Sur le terrain, des milliers de personnes en situation d’abandon
L’urgence monte. Sur le terrain, ce sont des milliers de personnes en situation d’abandon. Avec la décentralisation des directions de l’action sociale, ce sont les trois quarts des moyens en argent et en personnel qui ont été supprimés, sans qu’il y ait eu de véritable relais. »
Même exaspération du côté des associations qui viennent en aide aux aînés. Joëlle Le Gall, présidente de la Fédération nationale des associations de personnes âgées et de leurs familles (Fnapaef), constate que son secteur n’a plus aujourd’hui les moyens de s’occuper convenablement des personnes âgées en perte d’autonomie.
« Si de nouvelles réductions budgétaires ont encore lieu, on risque de ne plus pouvoir s’occuper d’elles du tout ! s’inquiète-t-elle. Si l’État s’obstine à réduire sa contribution à nos actions, on ne s’en sortira jamais. On ne peut pas avoir d’un côté une population vieillissante qui s’accroît et de l’autre un budget qui rétrécit. »
Cinq millions de patients sans complémentaire de santé
Vigilant sur la couverture des risques liés à la maladie, Christian Saout, président du Collectif inter associatif sur la santé, a lui aussi décidé de rejoindre le mouvement de protestation. « Aujourd’hui, la France compte cinq millions de patients sans complémentaire de santé, alors que le reste à charge après remboursement est le plus élevé d’Europe, s’indigne-t-il. La couverture maladie universelle a certes permis de mettre à l’abri les plus pauvres. Mais une famille avec deux enfants, pour des soins courants, n’est remboursée que pour moitié. Nous demandons un débat national pour savoir si réellement les Français veulent d’un système de santé à l’américaine, avec des traitements différents selon le niveau de ressource de ses citoyens. »
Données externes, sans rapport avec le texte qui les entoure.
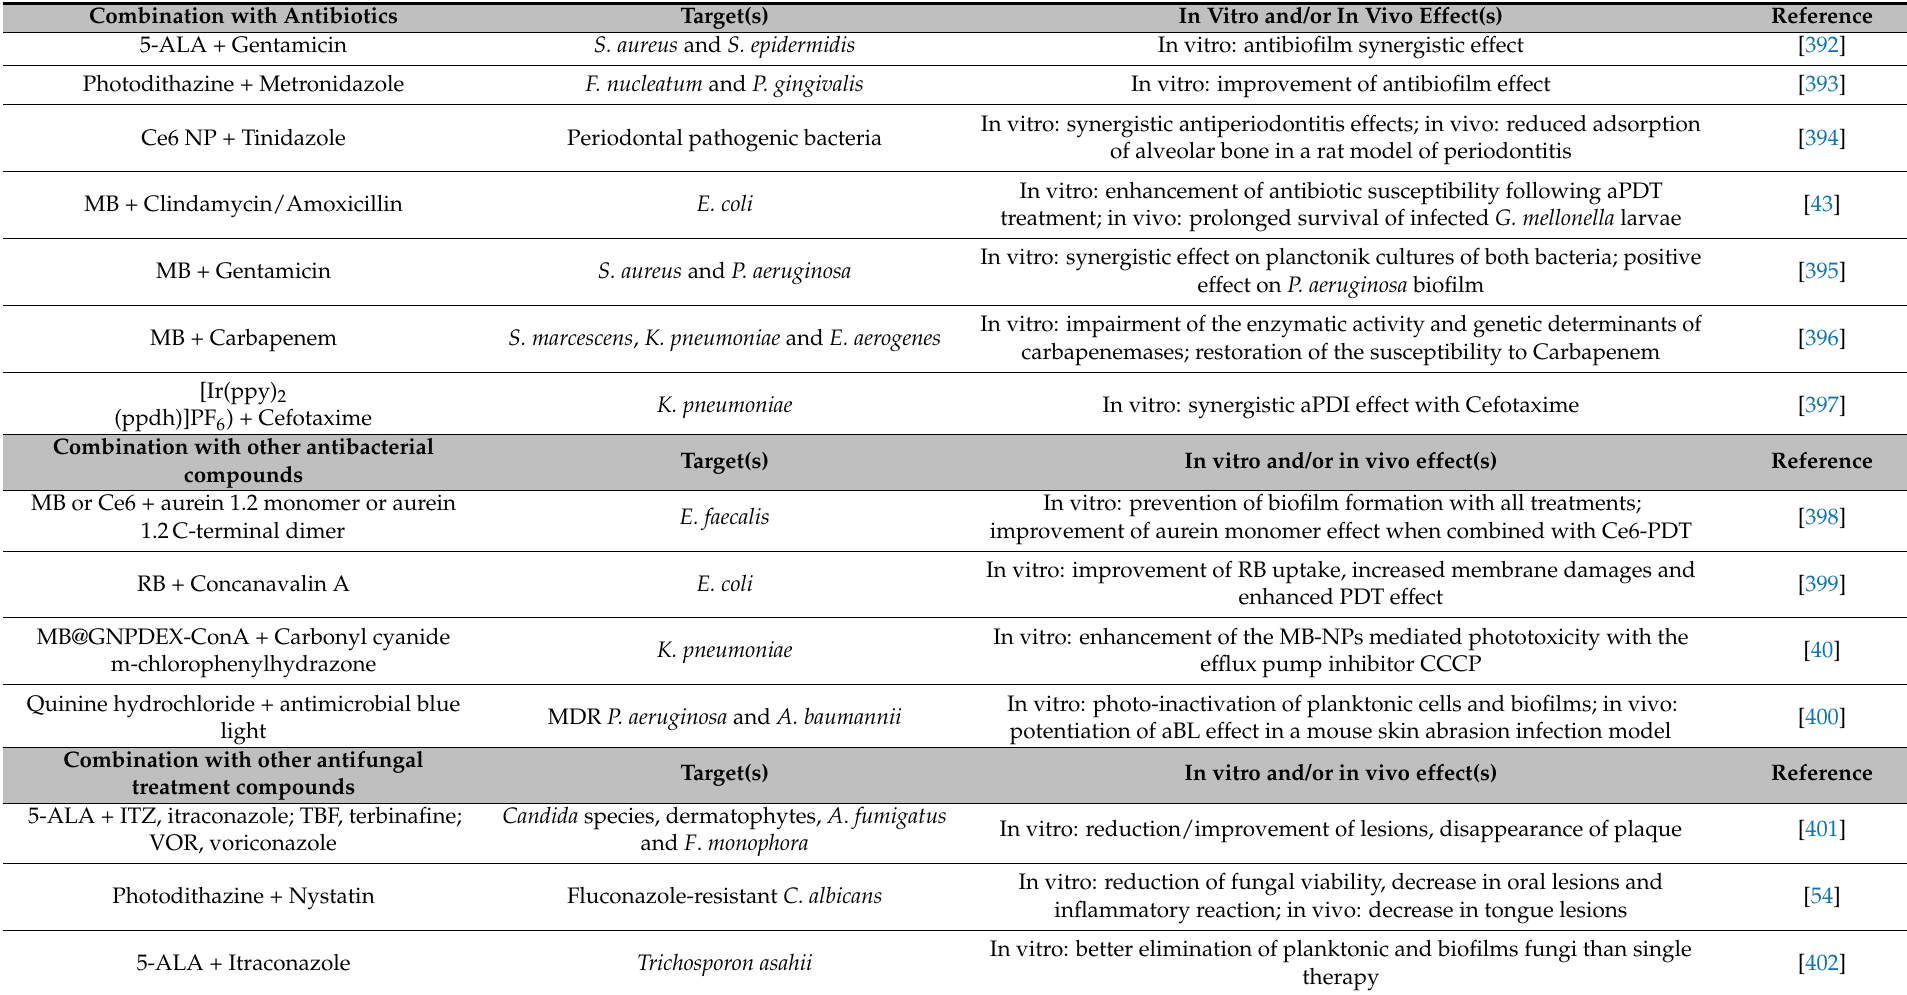
Table 2. Examples of recent studies that combined aPDT with other antimicrobial actives or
Le collectif « Investir sur la solidarité » veut aujourd’hui se faire entendre du gouvernement pour préserver les moyens de l’action sociale. Il compte aussi sur la mobilisation de chacun en lançant une pétition en ligne (www.investirsurlasolidarite.org).
Jean-Baptiste FRANÇOIS et Martin WEILL (1) Dont l’Association des paralysés de France (APF), l’Union nationale interfédérale des œuvres et organismes privés sanitaires et sociaux (Uniopss), la Fnath, association des accidentés de la vie, l’UNA (Union nationale de l’aide, des soins et des services aux domiciles), la Fédération nationale pour l’insertion des personnes sourdes et des personnes aveugles en France (Fisaf), etc.